• [WHAT THIS TASK INVOLVES] Taking the line with "عال وأساتذة محاضرين،" as the first and the line with "منتخبين كل سنة،" as the last, set down exactly every line in that range from the entries below, and no more.

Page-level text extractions

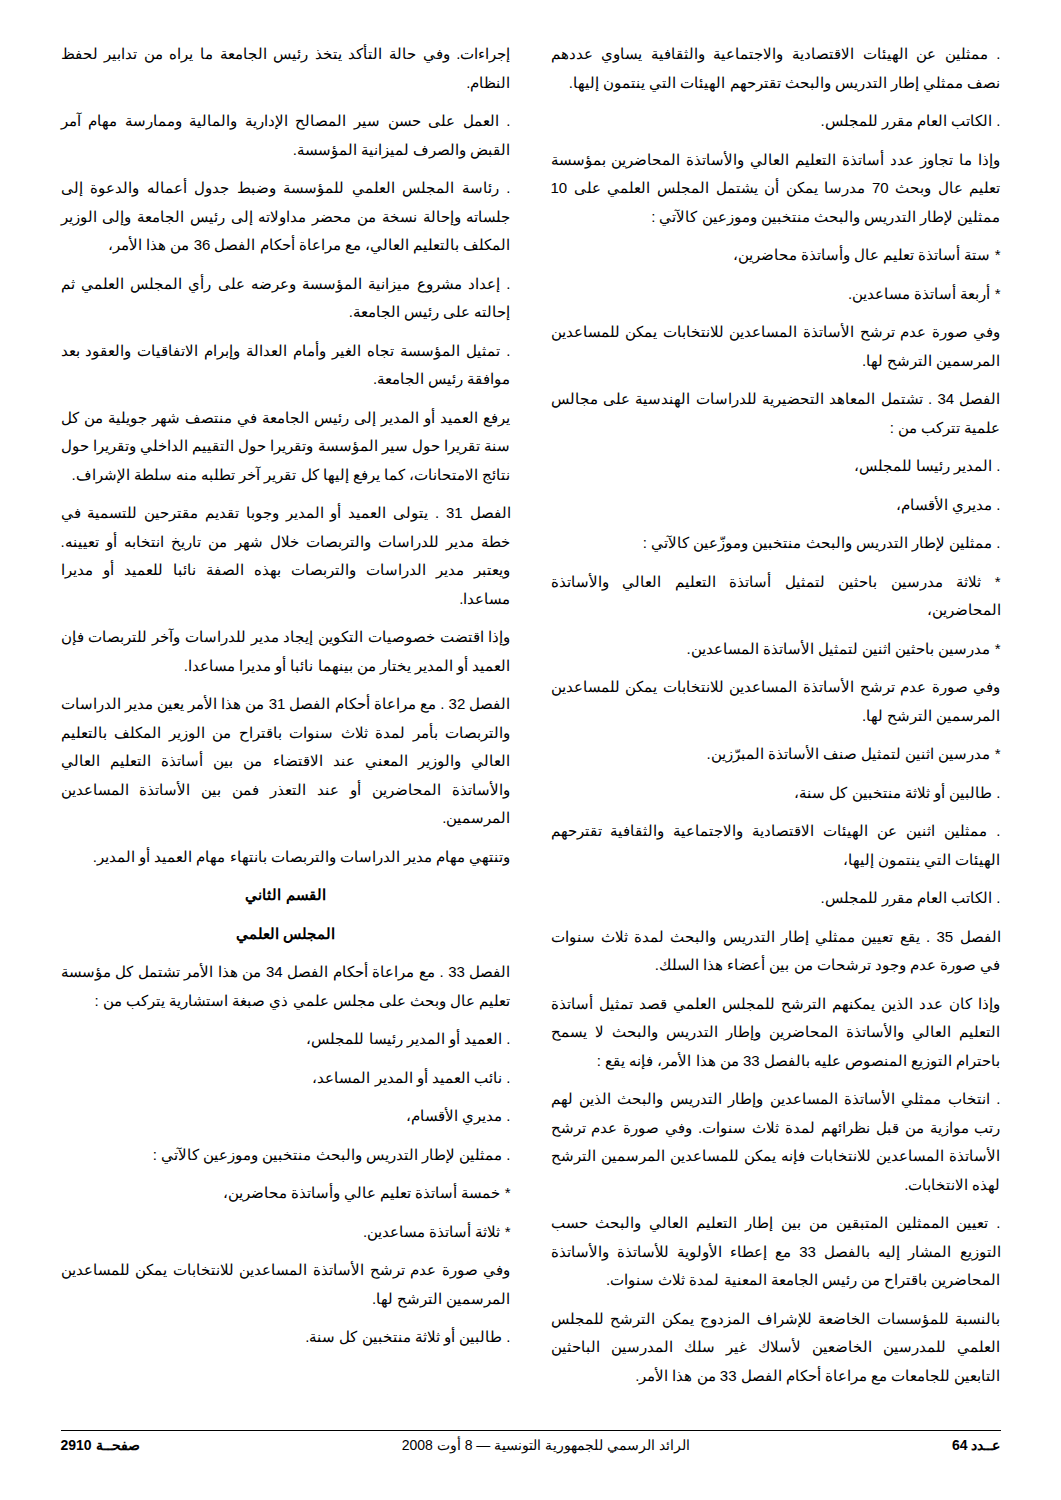. ممثلين عن الهيئات الاقتصادية والاجتماعية والثقافية يساوي عددهم نصف ممثلي إطار التدريس والبحث تقترحهم الهيئات التي ينتمون إليها.
. الكاتب العام مقرر للمجلس.
وإذا ما تجاوز عدد أساتذة التعليم العالي والأساتذة المحاضرين بمؤسسة تعليم عال وبحث 70 مدرسا يمكن أن يشتمل المجلس العلمي على 10 ممثلين لإطار التدريس والبحث منتخبين وموزعين كالآتي :
* ستة أساتذة تعليم عال وأساتذة محاضرين،
* أربعة أساتذة مساعدين.
وفي صورة عدم ترشح الأساتذة المساعدين للانتخابات يمكن للمساعدين المرسمين الترشح لها.
الفصل 34 . تشتمل المعاهد التحضيرية للدراسات الهندسية على مجالس علمية تتركب من :
. المدير رئيسا للمجلس،
. مديري الأقسام،
. ممثلين لإطار التدريس والبحث منتخبين وموزّعين كالآتي :
* ثلاثة مدرسين باحثين لتمثيل أساتذة التعليم العالي والأساتذة المحاضرين،
* مدرسين باحثين اثنين لتمثيل الأساتذة المساعدين.
وفي صورة عدم ترشح الأساتذة المساعدين للانتخابات يمكن للمساعدين المرسمين الترشح لها.
* مدرسين اثنين لتمثيل صنف الأساتذة المبرّزين.
. طالبين أو ثلاثة منتخبين كل سنة،
. ممثلين اثنين عن الهيئات الاقتصادية والاجتماعية والثقافية تقترحهم الهيئات التي ينتمون إليها،
. الكاتب العام مقرر للمجلس.
الفصل 35 . يقع تعيين ممثلي إطار التدريس والبحث لمدة ثلاث سنوات في صورة عدم وجود ترشحات من بين أعضاء هذا السلك.
وإذا كان عدد الذين يمكنهم الترشح للمجلس العلمي قصد تمثيل أساتذة التعليم العالي والأساتذة المحاضرين وإطار التدريس والبحث لا يسمح باحترام التوزيع المنصوص عليه بالفصل 33 من هذا الأمر، فإنه يقع :
. انتخاب ممثلي الأساتذة المساعدين وإطار التدريس والبحث الذين لهم رتب موازية من قبل نظرائهم لمدة ثلاث سنوات. وفي صورة عدم ترشح الأساتذة المساعدين للانتخابات فإنه يمكن للمساعدين المرسمين الترشح لهذه الانتخابات.
. تعيين الممثلين المتبقين من بين إطار التعليم العالي والبحث حسب التوزيع المشار إليه بالفصل 33 مع إعطاء الأولوية للأساتذة والأساتذة المحاضرين باقتراح من رئيس الجامعة المعنية لمدة ثلاث سنوات.
بالنسبة للمؤسسات الخاضعة للإشراف المزدوج يمكن الترشح للمجلس العلمي للمدرسين الخاضعين لأسلاك غير سلك المدرسين الباحثين التابعين للجامعات مع مراعاة أحكام الفصل 33 من هذا الأمر.
إجراءات. وفي حالة التأكد يتخذ رئيس الجامعة ما يراه من تدابير لحفظ النظام.
. العمل على حسن سير المصالح الإدارية والمالية وممارسة مهام آمر القبض والصرف لميزانية المؤسسة.
. رئاسة المجلس العلمي للمؤسسة وضبط جدول أعماله والدعوة إلى جلساته وإحالة نسخة من محضر مداولاته إلى رئيس الجامعة وإلى الوزير المكلف بالتعليم العالي، مع مراعاة أحكام الفصل 36 من هذا الأمر،
. إعداد مشروع ميزانية المؤسسة وعرضه على رأي المجلس العلمي ثم إحالته على رئيس الجامعة.
. تمثيل المؤسسة تجاه الغير وأمام العدالة وإبرام الاتفاقيات والعقود بعد موافقة رئيس الجامعة.
يرفع العميد أو المدير إلى رئيس الجامعة في منتصف شهر جويلية من كل سنة تقريرا حول سير المؤسسة وتقريرا حول التقييم الداخلي وتقريرا حول نتائج الامتحانات، كما يرفع إليها كل تقرير آخر تطلبه منه سلطة الإشراف.
الفصل 31 . يتولى العميد أو المدير وجوبا تقديم مقترحين للتسمية في خطة مدير للدراسات والتربصات خلال شهر من تاريخ انتخابه أو تعيينه. ويعتبر مدير الدراسات والتربصات بهذه الصفة نائبا للعميد أو مديرا مساعدا.
وإذا اقتضت خصوصيات التكوين إيجاد مدير للدراسات وآخر للتربصات فإن العميد أو المدير يختار من بينهما نائبا أو مديرا مساعدا.
الفصل 32 . مع مراعاة أحكام الفصل 31 من هذا الأمر يعين مدير الدراسات والتربصات بأمر لمدة ثلاث سنوات باقتراح من الوزير المكلف بالتعليم العالي والوزير المعني عند الاقتضاء من بين أساتذة التعليم العالي والأساتذة المحاضرين أو عند التعذر فمن بين الأساتذة المساعدين المرسمين.
وتنتهي مهام مدير الدراسات والتربصات بانتهاء مهام العميد أو المدير.
القسم الثاني
المجلس العلمي
الفصل 33 . مع مراعاة أحكام الفصل 34 من هذا الأمر تشتمل كل مؤسسة تعليم عال وبحث على مجلس علمي ذي صبغة استشارية يتركب من :
. العميد أو المدير رئيسا للمجلس،
. نائب العميد أو المدير المساعد،
. مديري الأقسام،
. ممثلين لإطار التدريس والبحث منتخبين وموزعين كالآتي :
* خمسة أساتذة تعليم عالي وأساتذة محاضرين،
* ثلاثة أساتذة مساعدين.
وفي صورة عدم ترشح الأساتذة المساعدين للانتخابات يمكن للمساعدين المرسمين الترشح لها.
. طالبين أو ثلاثة منتخبين كل سنة.
عــدد 64
الرائد الرسمي للجمهورية التونسية — 8 أوت 2008
صفحــة 2910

• [ANSWER BOX]
* ستة أساتذة تعليم عال وأساتذة محاضرين،
* أربعة أساتذة مساعدين.
وفي صورة عدم ترشح الأساتذة المساعدين للانتخابات يمكن للمساعدين المرسمين الترشح لها.
الفصل 34 . تشتمل المعاهد التحضيرية للدراسات الهندسية على مجالس علمية تتركب من :
. المدير رئيسا للمجلس،
. مديري الأقسام،
. ممثلين لإطار التدريس والبحث منتخبين وموزّعين كالآتي :
* ثلاثة مدرسين باحثين لتمثيل أساتذة التعليم العالي والأساتذة المحاضرين،
* مدرسين باحثين اثنين لتمثيل الأساتذة المساعدين.
وفي صورة عدم ترشح الأساتذة المساعدين للانتخابات يمكن للمساعدين المرسمين الترشح لها.
* مدرسين اثنين لتمثيل صنف الأساتذة المبرّزين.
. طالبين أو ثلاثة منتخبين كل سنة،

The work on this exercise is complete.